Meltdown Creates Mayhem on CPU Performance
Elusive Spectre Is Harder to Mitigate
Spectre is slightly different from Meltdown, although it poses a similar type of threat as Meltdown in that it can exploit the processor to obtain secure application information. It affects all processors and is the more dangerous threat of the two because even though it requires more knowledge to set up, it is less understood and harder to mitigate. Spectre breaks the isolation between different applications and allows hackers to fool the applications (even the stable versions of the respective application) running on a machine to give up secret information from the Kernel module of the operating system.
The Good News and the Bad News
The good news is that according to the UK’s National Cyber Security Centre, no trace of Meltdown or Spectre has been detected on any machine around the globe. The bad news? These attacks are so sensitive that they are difficult to detect. Other cybersecurity experts predict that hackers will quickly develop programs to start attacking users, now that the vulnerabilities are public. The good news? Leading tech companies from Apple to Red Hat are already releasing fixes at the time of this publication.
The Impact to DataCore Performance
As mentioned, there is a general consensus that mitigation efforts for Meltdown and Spectre will create performance degradation. Could this impact previously published benchmark results for DataCore storage devices? The Storage Performance Council (SPC -1) leveraging Transaction Processing Performance Council (TPC) benchmark involves two components: a host running Windows or Linux generating the load and the test system. The load generator will likely be using kernel services at high frequency and as a result will incur an extra cost as a result of a mitigation. Extra resources may need to be added in order to re-create the same load. This does not invalidate previously published results since, in general, benchmarks are designed to determine the performance of the system under test rather than the load generator. In general, though, it is likely that reproducing benchmarks published by some vendors will not be possible. If the system under test is external, it could be considered a “closed” system, which means the cost of mitigation will be borne by the hosts and the storage device performance under test will not be affected.

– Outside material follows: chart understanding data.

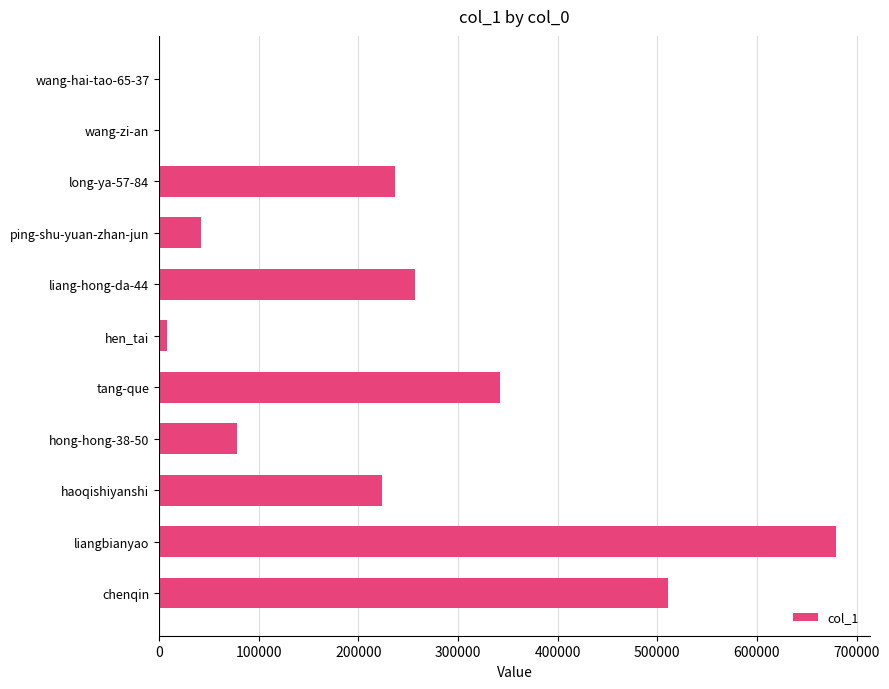

Where is the data nearest to the value 339909?

tang-que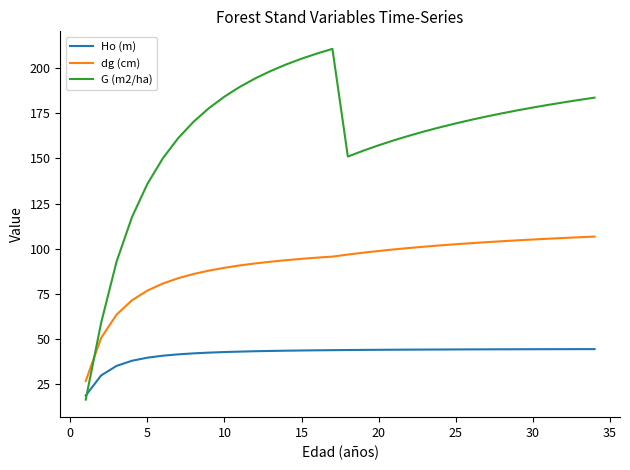

At how many categories does at least one series exceed 81?

32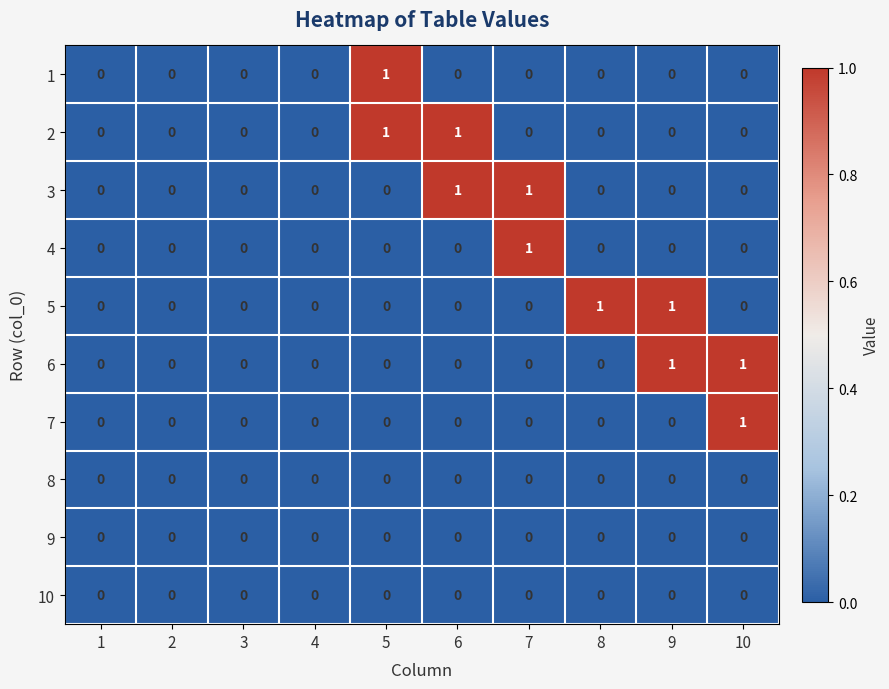

Count the 5 values in the range 0 to 1.

10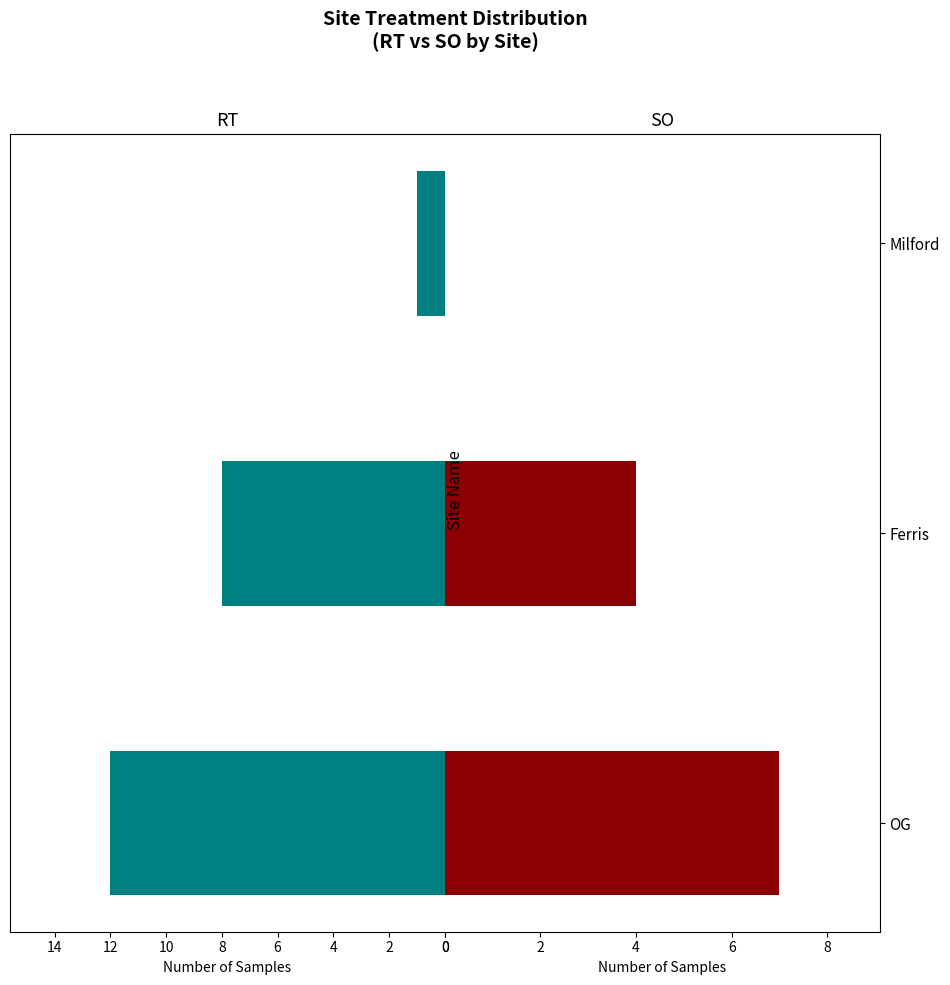

What is the total value across all series at OG?

19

We believe that SPC-1 will continue to produce comparable and reliable indicators of storage performance, even when mitigation is applied. In other words, as vendors continue to produce SPC-1 results, we can expect SPC-1 to continue to produce a reliable indication of device performance, comparable to current and previous results—but vendors may need to use more hosts to produce their results.
Key Security Takeaways
In the event that a DataCore installation has been compromised, the risk of data under management being exposed currently appears to be almost zero. In order for Meltdown to gain unauthorized access, the memory needs to have a virtual address assigned to it, which is not the case for the DataCore cache.
A virtual address will be assigned temporarily to individual cache buffers when performing specific operations on a snapshot, replicating data, or allocating storage to a thinly provisioned volume, but this is released as soon as the operation is complete. Given that the reported data access rate using Meltdown is up to 503KB/s, it is implausible that an attacker would be able to identify a temporary mapping and extract data in the time available.
Spectre is based around manipulating the CPUs “branch prediction” to force an application to speculatively execute unintended code paths and leak private information from the application. For this to work, the attacker needs to be sharing the CPU with the application, perhaps through hyper-threading. There is currently no effective software workaround to completely protect against this type of attack. However, the information about Spectre suggests that network-based attacks are conceivable, but has not been demonstrated in practice with any reports of real-world attacks.